What if we began—with the end in mind?

- Nevin E. Adams, JD

Saturday, December 01, 2007

Window of “Opportunity”

The past year has brought with it an extraordinary amount of change to our industry. And yet, I have yet to meet an adviser—in any setting—who isn’t brimming (some are even bubbling) with enthusiasm for the opportunities they see for their business in all this change.

That’s a very different perspective than I hear from their plan sponsor clients. Not that plan sponsors aren’t appreciative of positive change. It’s just that, as a general rule, my experience has been that plan sponsors are significantly more likely to associate change with work, rather than opportunity—and with some justification.

Consider the recent finalization of regulations on the qualified default investment alternatives (QDIAs). Plan sponsors finally have some reasonably clear definition of what constitutes an appropriate default investment choice (at least according to the Department of Labor), one that provides a fair amount of flexibility for the sizeable number of plans that previously relied on a stable value option as a default to effect a reasonable transition—and those that adopt the new QDIA approach will, in turn, receive protection from participant lawsuits that is identical to the ERISA 404c that so many have found so elusive (whether they know it or not). And they get that protection without all the work attendant with acquiring that elusive ERISA 404c shield. All this for, in many cases, doing nothing more than embracing as a plan default investment option the asset-allocation solutions that so many have already adopted over the past couple of years. A huge opportunity, right? Easy, right?

Second Thoughts?

Well, sort of. What they also have to do is put out a notice that lets participants that are to be defaulted into that QDIA know that they are being defaulted, and that they have the option not to be defaulted. Oh—and for purposes of previously defaulted monies they have to let those participants know as well…assuming, of course, that their current recordkeeper could tell the difference between someone who was defaulted and someone who simply managed to direct their monies to the default option (and I understand that many/most can’t). Oh, and to take advantage of the protections at the earliest possible date—12/24/07 (yes, that’s right, Christmas Eve)—they would have to have had that notice out to participants 30 days ahead of the effective date (Thanksgiving Week). Assuming, of course, that their recordkeeper was in a position to facilitate that communication—and we’ll ignore, for a second, the possibility/likelihood that their recordkeeper will assess a fee for their support of this effort.
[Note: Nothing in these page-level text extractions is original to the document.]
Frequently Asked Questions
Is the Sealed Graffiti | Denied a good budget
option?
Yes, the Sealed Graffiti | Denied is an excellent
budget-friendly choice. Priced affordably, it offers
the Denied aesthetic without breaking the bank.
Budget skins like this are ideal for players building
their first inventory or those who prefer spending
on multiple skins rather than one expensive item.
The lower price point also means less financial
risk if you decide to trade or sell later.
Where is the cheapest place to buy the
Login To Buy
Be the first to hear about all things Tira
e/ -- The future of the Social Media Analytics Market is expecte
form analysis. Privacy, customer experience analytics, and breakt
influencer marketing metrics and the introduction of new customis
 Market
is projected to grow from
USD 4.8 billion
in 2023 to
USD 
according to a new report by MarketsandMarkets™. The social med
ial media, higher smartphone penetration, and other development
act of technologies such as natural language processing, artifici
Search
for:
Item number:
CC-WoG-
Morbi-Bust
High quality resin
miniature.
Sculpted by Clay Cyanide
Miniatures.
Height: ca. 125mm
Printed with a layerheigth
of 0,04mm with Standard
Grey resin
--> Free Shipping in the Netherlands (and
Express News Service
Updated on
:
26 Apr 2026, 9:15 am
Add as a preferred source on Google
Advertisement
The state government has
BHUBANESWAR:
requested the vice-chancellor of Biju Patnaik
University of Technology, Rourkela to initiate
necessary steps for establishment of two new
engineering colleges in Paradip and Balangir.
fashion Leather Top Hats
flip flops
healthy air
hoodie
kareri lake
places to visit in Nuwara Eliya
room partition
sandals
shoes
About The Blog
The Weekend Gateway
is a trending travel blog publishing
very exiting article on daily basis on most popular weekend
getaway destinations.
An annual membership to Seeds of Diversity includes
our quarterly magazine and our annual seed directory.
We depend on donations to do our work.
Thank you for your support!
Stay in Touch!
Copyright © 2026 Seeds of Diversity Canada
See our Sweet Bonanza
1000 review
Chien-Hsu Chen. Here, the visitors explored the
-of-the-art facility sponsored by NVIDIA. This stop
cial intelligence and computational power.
Oh, and what if the plan’s current default option doesn’t seem to meet the QDIA criteria (say a conservative risk-based fund that doesn’t take into account the plan’s age demographics)?

Of course, there’s no need for plan sponsors (or advisers) to jumble up an already hectic holiday season with an “everybody on deck” scramble to obtain those new QDIA protections on day one, and there’s an argument to be made that those who do may well regret their haste (at leisure, as they say). Furthermore, additional questions are already emerging as we all begin to work through actually implementing these regulations/requirements—and more are sure to follow.

Creating a Real Opportunity

The best advisers are working right now to understand those implications, and to assess the capabilities of providers in supporting the notice requirements. They’re evaluating the QDIA-applicability of current plan defaults (and doubtless gearing up to recommend new ones, where necessary)—and they’re providing a valuable sounding board for their plan sponsor clients in helping them evaluate a reasonable timeframe for taking advantage of these new protections without pressing them to take hasty actions that might turn out to be imprudent in result or application.

They’re realizing that there’s opportunity, sure. But they’re also realizing that there’s potentially a lot of work for their plan sponsor clients, between where they are – and where they want to be.